Some analysts see new aid plan as part of wider Israeli objectivepublished at 14:08 British Summer Time 3 June
Tom Bateman
US State Department correspondent
The Gaza Humanitarian Foundation (GHF) has taken an aggressive stance in its statements, yesterday accusing the international media of “egregious… false reporting” and repeating “outright fabrications” of deaths “at” its site. Its accusations were inaccurate – the reporting was clear that Palestinians were killed whilst making their way to the GHF site.
My understanding is the GHF does not dispute that people were killed but maintains its teams on the ground don’t know how. Like those of Israeli and American officials, its public assertions that nobody was killed or wounded have stuck to very specific wording, only “at or near” its sites.
It has not publicly responded to questions asking what it does know about how dozens of Palestinians were killed trying to get its site, saying it has “no knowledge” of what happens outside its perimeter which is a “war zone”, dismissing “Hamas falsehoods” and attacking media reporting.
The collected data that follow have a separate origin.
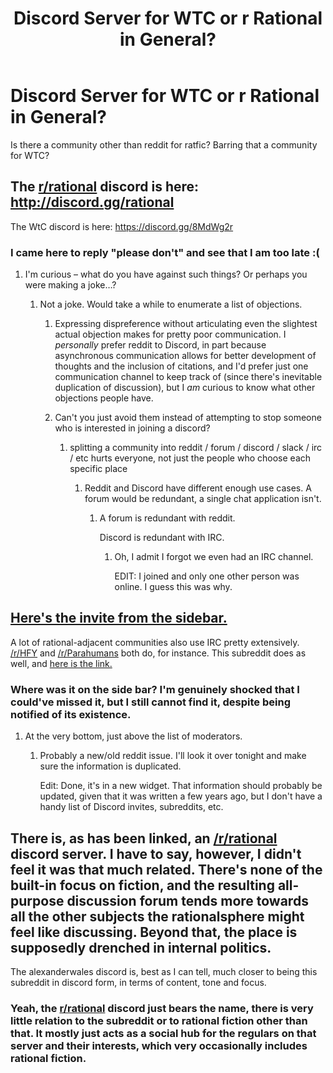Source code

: #+TITLE: Discord Server for WTC or r Rational in General?

* Discord Server for WTC or r Rational in General?
:PROPERTIES:
:Author: malusGreen
:Score: 17
:DateUnix: 1549420253.0
:DateShort: 2019-Feb-06
:END:
Is there a community other than reddit for ratfic? Barring that a community for WTC?


** The [[/r/rational][r/rational]] discord is here: [[http://discord.gg/rational]]

The WtC discord is here: [[https://discord.gg/8MdWg2r]]
:PROPERTIES:
:Author: alexanderwales
:Score: 15
:DateUnix: 1549420502.0
:DateShort: 2019-Feb-06
:END:

*** I came here to reply "please don't" and see that I am too late :(
:PROPERTIES:
:Author: sparr
:Score: -8
:DateUnix: 1549475734.0
:DateShort: 2019-Feb-06
:END:

**** I'm curious -- what do you have against such things? Or perhaps you were making a joke...?
:PROPERTIES:
:Author: I_Probably_Think
:Score: 7
:DateUnix: 1549481002.0
:DateShort: 2019-Feb-06
:END:

***** Not a joke. Would take a while to enumerate a list of objections.
:PROPERTIES:
:Author: sparr
:Score: -5
:DateUnix: 1549485649.0
:DateShort: 2019-Feb-07
:END:

****** Expressing dispreference without articulating even the slightest actual objection makes for pretty poor communication. I /personally/ prefer reddit to Discord, in part because asynchronous communication allows for better development of thoughts and the inclusion of citations, and I'd prefer just one communication channel to keep track of (since there's inevitable duplication of discussion), but I /am/ curious to know what other objections people have.
:PROPERTIES:
:Author: alexanderwales
:Score: 18
:DateUnix: 1549492904.0
:DateShort: 2019-Feb-07
:END:


****** Can't you just avoid them instead of attempting to stop someone who is interested in joining a discord?
:PROPERTIES:
:Author: UltimateRockPlays
:Score: 1
:DateUnix: 1549563264.0
:DateShort: 2019-Feb-07
:END:

******* splitting a community into reddit / forum / discord / slack / irc / etc hurts everyone, not just the people who choose each specific place
:PROPERTIES:
:Author: sparr
:Score: 3
:DateUnix: 1549564337.0
:DateShort: 2019-Feb-07
:END:

******** Reddit and Discord have different enough use cases. A forum would be redundant, a single chat application isn't.
:PROPERTIES:
:Author: Makin-
:Score: 4
:DateUnix: 1549567222.0
:DateShort: 2019-Feb-07
:END:

********* A forum is redundant with reddit.

Discord is redundant with IRC.
:PROPERTIES:
:Author: sparr
:Score: 1
:DateUnix: 1549567908.0
:DateShort: 2019-Feb-07
:END:

********** Oh, I admit I forgot we even had an IRC channel.

EDIT: I joined and only one other person was online. I guess this was why.
:PROPERTIES:
:Author: Makin-
:Score: 1
:DateUnix: 1549567977.0
:DateShort: 2019-Feb-07
:END:


** [[https://discordapp.com/invite/5sutD3W][Here's the invite from the sidebar.]]

A lot of rational-adjacent communities also use IRC pretty extensively. [[/r/HFY]] and [[/r/Parahumans]] both do, for instance. This subreddit does as well, and [[http://webchat.freenode.net/?channels=reddit-rational][here is the link.]]
:PROPERTIES:
:Author: B_E_H_E_M_O_T_H
:Score: 5
:DateUnix: 1549420515.0
:DateShort: 2019-Feb-06
:END:

*** Where was it on the side bar? I'm genuinely shocked that I could've missed it, but I still cannot find it, despite being notified of its existence.
:PROPERTIES:
:Author: malusGreen
:Score: 4
:DateUnix: 1549422275.0
:DateShort: 2019-Feb-06
:END:

**** At the very bottom, just above the list of moderators.
:PROPERTIES:
:Author: Watchful1
:Score: 2
:DateUnix: 1549422375.0
:DateShort: 2019-Feb-06
:END:

***** Probably a new/old reddit issue. I'll look it over tonight and make sure the information is duplicated.

Edit: Done, it's in a new widget. That information should probably be updated, given that it was written a few years ago, but I don't have a handy list of Discord invites, subreddits, etc.
:PROPERTIES:
:Author: alexanderwales
:Score: 5
:DateUnix: 1549425050.0
:DateShort: 2019-Feb-06
:END:


** There is, as has been linked, an [[/r/rational]] discord server. I have to say, however, I didn't feel it was that much related. There's none of the built-in focus on fiction, and the resulting all-purpose discussion forum tends more towards all the other subjects the rationalsphere might feel like discussing. Beyond that, the place is supposedly drenched in internal politics.

The alexanderwales discord is, best as I can tell, much closer to being this subreddit in discord form, in terms of content, tone and focus.
:PROPERTIES:
:Author: LupoCani
:Score: 6
:DateUnix: 1549493580.0
:DateShort: 2019-Feb-07
:END:

*** Yeah, the [[/r/rational][r/rational]] discord just bears the name, there is very little relation to the subreddit or to rational fiction other than that. It mostly just acts as a social hub for the regulars on that server and their interests, which very occasionally includes rational fiction.
:PROPERTIES:
:Author: HeckDang
:Score: 2
:DateUnix: 1549720579.0
:DateShort: 2019-Feb-09
:END:
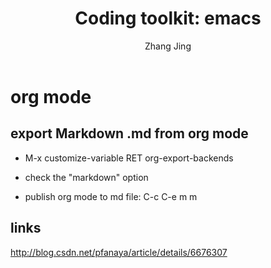 #+TITLE: Coding toolkit: emacs
#+AUTHOR: Zhang Jing
#+OPTIONS: ^:nil
#+LINK_HOME: http://
#+LINK_UP: http://
#+HTML_HEAD: <link rel="stylesheet" type="text/css" href="css/main-ltr.css" />  <link rel="stylesheet" type="text/css" href="css/shared.css" />  <link rel="stylesheet" type="text/css" href="css/common.css" /> 


* org mode
** export Markdown .md from org mode

- M-x customize-variable RET org-export-backends

- check the "markdown" option

- publish org mode to md file: C-c C-e m m

** links

http://blog.csdn.net/pfanaya/article/details/6676307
Some analysts see the project as part of a wider military objective by Israel to starve out Hamas and those affiliated with it whilst using food supply on Israel’s terms for the rest of a population, which the World Food Programme says is on the brink of starvation.
GHF denies that it acts with any political or military goals and says it is independent, saying yesterday it handed out 21 lorry loads of food (the UN was delivering around 600 truckloads per day during the last ceasefire).
Israel says the new system was necessary because Hamas was stealing food, a claim the last US administration rejected as happening on any scale that could justify cutting off UN supplies to Gaza.
The new system disadvantages the disabled, weak and sick who can’t get to the sites, and so far creates a further incentive for hungry Palestinians to be drawn south, where Israel has aimed to displace the population into smaller areas.